Il fut entendu en date du 9 septembre 20002 par un agent du service de police judiciaire, section police des étrangers et des jeux, de la police grand-ducale, sur l’itinéraire suivi pour venir au Luxembourg, ainsi que sur son identité.

Le 29 octobre 2002, il fut entendu par un agent du ministère de la Justice sur les motifs à la base de sa demande d’asile.

Le ministre de la Justice informa Monsieur … par décision du 29 octobre 2002, notifiée par courrier recommandé du 30 octobre 2002, que sa demande d’asile avait été rejetée comme étant manifestement infondée aux motifs que, contrairement à ses déclarations d’avoir vécu en Albanie de 1996 à 1999, il résulterait des informations à disposition du ministère de la Justice qu’il aurait été en Suisse pendant cette période-là, de manière qu’il aurait délibérément fait de fausses déclarations verbales lors de son audition, et que, par ailleurs, ses explications traduiraient tout au plus un sentiment général d’insécurité, mais ne répondraient à aucun des critères de fond définis par la Convention de Genève.

Le recours gracieux formé par son mandataire suivant courrier déposé le 3 décembre 2002 s’étant soldé par une décision confirmative du même ministre du 13 décembre 2002, Monsieur … a fait introduire un recours tendant à l’annulation, sinon à la réformation des deux décisions précitées des 29 octobre et 13 décembre 2002 par requête déposée en date du 9 janvier 2003. Lors des plaidoiries, le mandataire du demandeur a cependant expressément demandé acte de sa renonciation au recours en réformation.

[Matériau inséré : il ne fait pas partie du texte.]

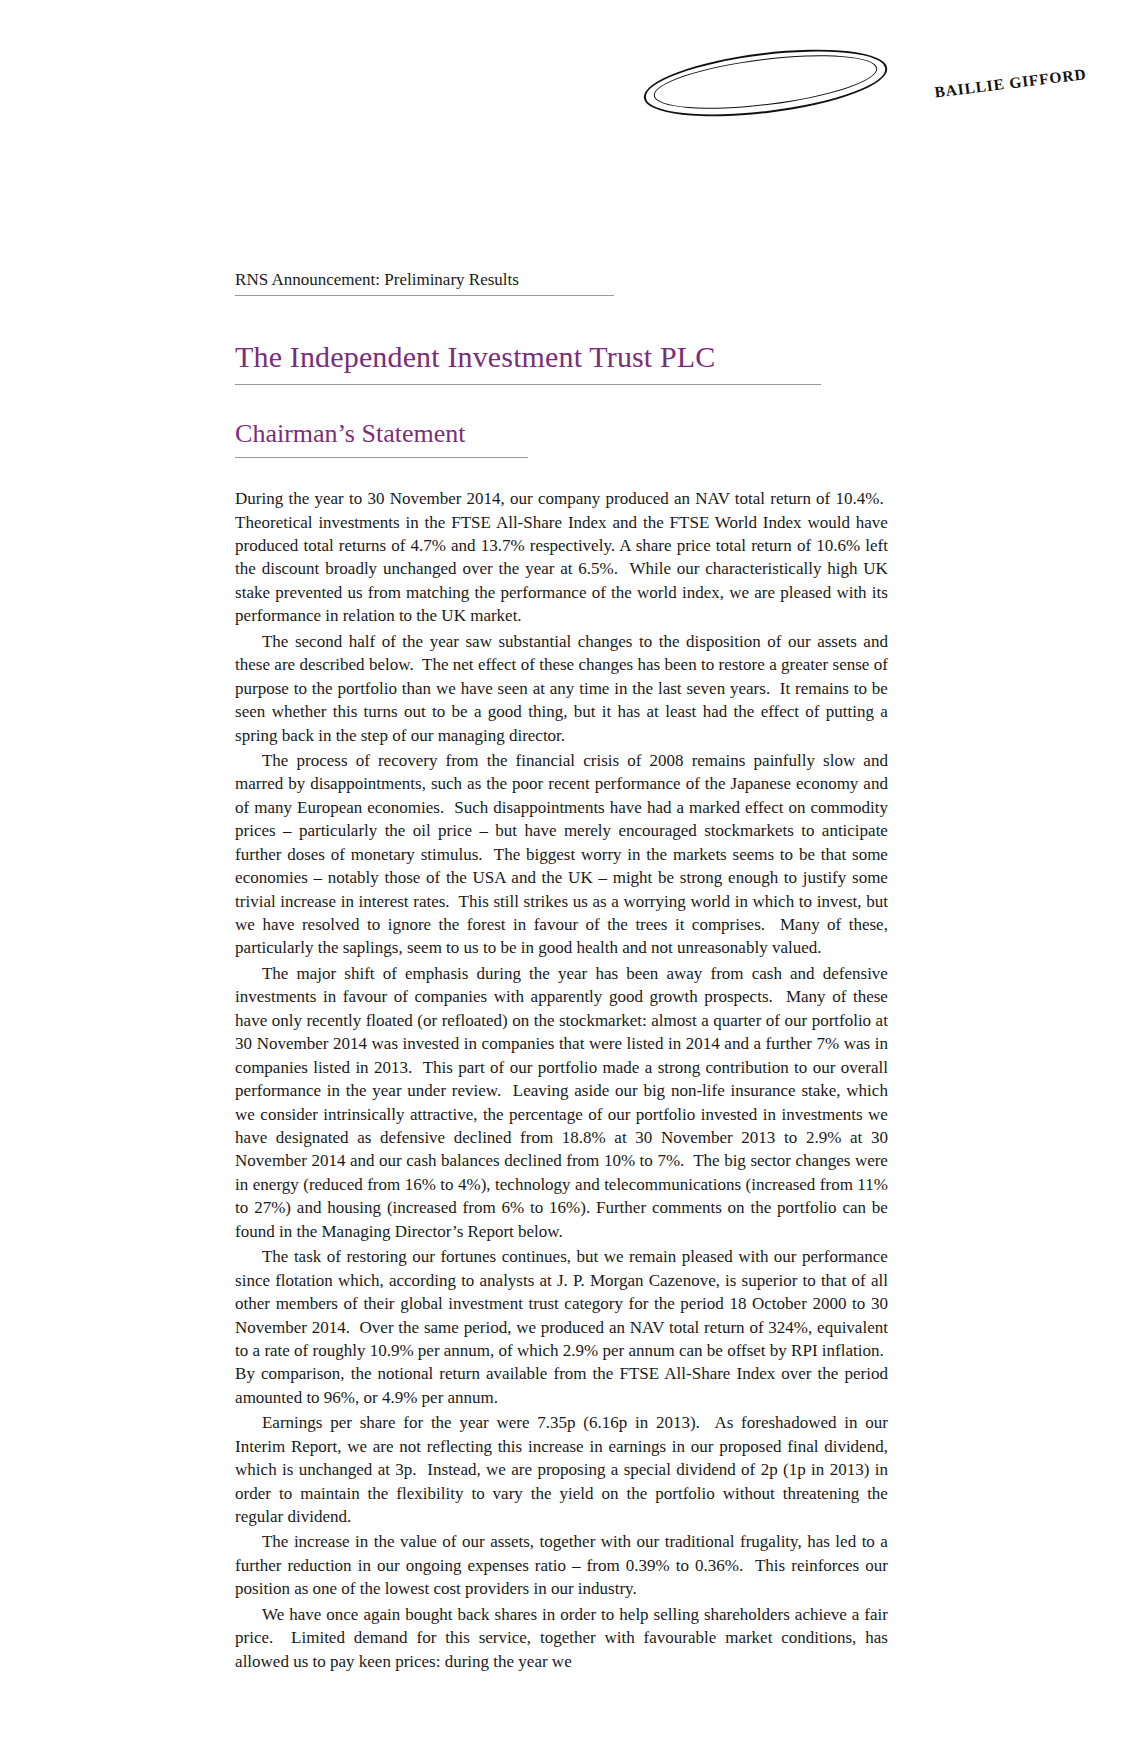BAILLIE GIFFORD
RNS Announcement: Preliminary Results
The Independent Investment Trust PLC
Chairman’s Statement
During the year to 30 November 2014, our company produced an NAV total return of 10.4%. Theoretical investments in the FTSE All-Share Index and the FTSE World Index would have produced total returns of 4.7% and 13.7% respectively. A share price total return of 10.6% left the discount broadly unchanged over the year at 6.5%. While our characteristically high UK stake prevented us from matching the performance of the world index, we are pleased with its performance in relation to the UK market.
The second half of the year saw substantial changes to the disposition of our assets and these are described below. The net effect of these changes has been to restore a greater sense of purpose to the portfolio than we have seen at any time in the last seven years. It remains to be seen whether this turns out to be a good thing, but it has at least had the effect of putting a spring back in the step of our managing director.
The process of recovery from the financial crisis of 2008 remains painfully slow and marred by disappointments, such as the poor recent performance of the Japanese economy and of many European economies. Such disappointments have had a marked effect on commodity prices – particularly the oil price – but have merely encouraged stockmarkets to anticipate further doses of monetary stimulus. The biggest worry in the markets seems to be that some economies – notably those of the USA and the UK – might be strong enough to justify some trivial increase in interest rates. This still strikes us as a worrying world in which to invest, but we have resolved to ignore the forest in favour of the trees it comprises. Many of these, particularly the saplings, seem to us to be in good health and not unreasonably valued.
The major shift of emphasis during the year has been away from cash and defensive investments in favour of companies with apparently good growth prospects. Many of these have only recently floated (or refloated) on the stockmarket: almost a quarter of our portfolio at 30 November 2014 was invested in companies that were listed in 2014 and a further 7% was in companies listed in 2013. This part of our portfolio made a strong contribution to our overall performance in the year under review. Leaving aside our big non-life insurance stake, which we consider intrinsically attractive, the percentage of our portfolio invested in investments we have designated as defensive declined from 18.8% at 30 November 2013 to 2.9% at 30 November 2014 and our cash balances declined from 10% to 7%. The big sector changes were in energy (reduced from 16% to 4%), technology and telecommunications (increased from 11% to 27%) and housing (increased from 6% to 16%). Further comments on the portfolio can be found in the Managing Director’s Report below.
The task of restoring our fortunes continues, but we remain pleased with our performance since flotation which, according to analysts at J. P. Morgan Cazenove, is superior to that of all other members of their global investment trust category for the period 18 October 2000 to 30 November 2014. Over the same period, we produced an NAV total return of 324%, equivalent to a rate of roughly 10.9% per annum, of which 2.9% per annum can be offset by RPI inflation. By comparison, the notional return available from the FTSE All-Share Index over the period amounted to 96%, or 4.9% per annum.
Earnings per share for the year were 7.35p (6.16p in 2013). As foreshadowed in our Interim Report, we are not reflecting this increase in earnings in our proposed final dividend, which is unchanged at 3p. Instead, we are proposing a special dividend of 2p (1p in 2013) in order to maintain the flexibility to vary the yield on the portfolio without threatening the regular dividend.
The increase in the value of our assets, together with our traditional frugality, has led to a further reduction in our ongoing expenses ratio – from 0.39% to 0.36%. This reinforces our position as one of the lowest cost providers in our industry.
We have once again bought back shares in order to help selling shareholders achieve a fair price. Limited demand for this service, together with favourable market conditions, has allowed us to pay keen prices: during the year we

L’article 10 (3) de la loi modifiée du 3 avril 1996 portant création 1. d’une procédure relative à l’examen d’une demande d’asile ; 2. d’un régime de protection temporaire, disposant expressément qu’en matière de demandes d’asile déclarées manifestement infondées au sens de l’article 9 de la loi précitée de 1996, seul un recours en annulation est ouvert devant les juridictions administratives, le recours en annulation est recevable pour avoir par ailleurs été introduit dans les formes et délai de la loi.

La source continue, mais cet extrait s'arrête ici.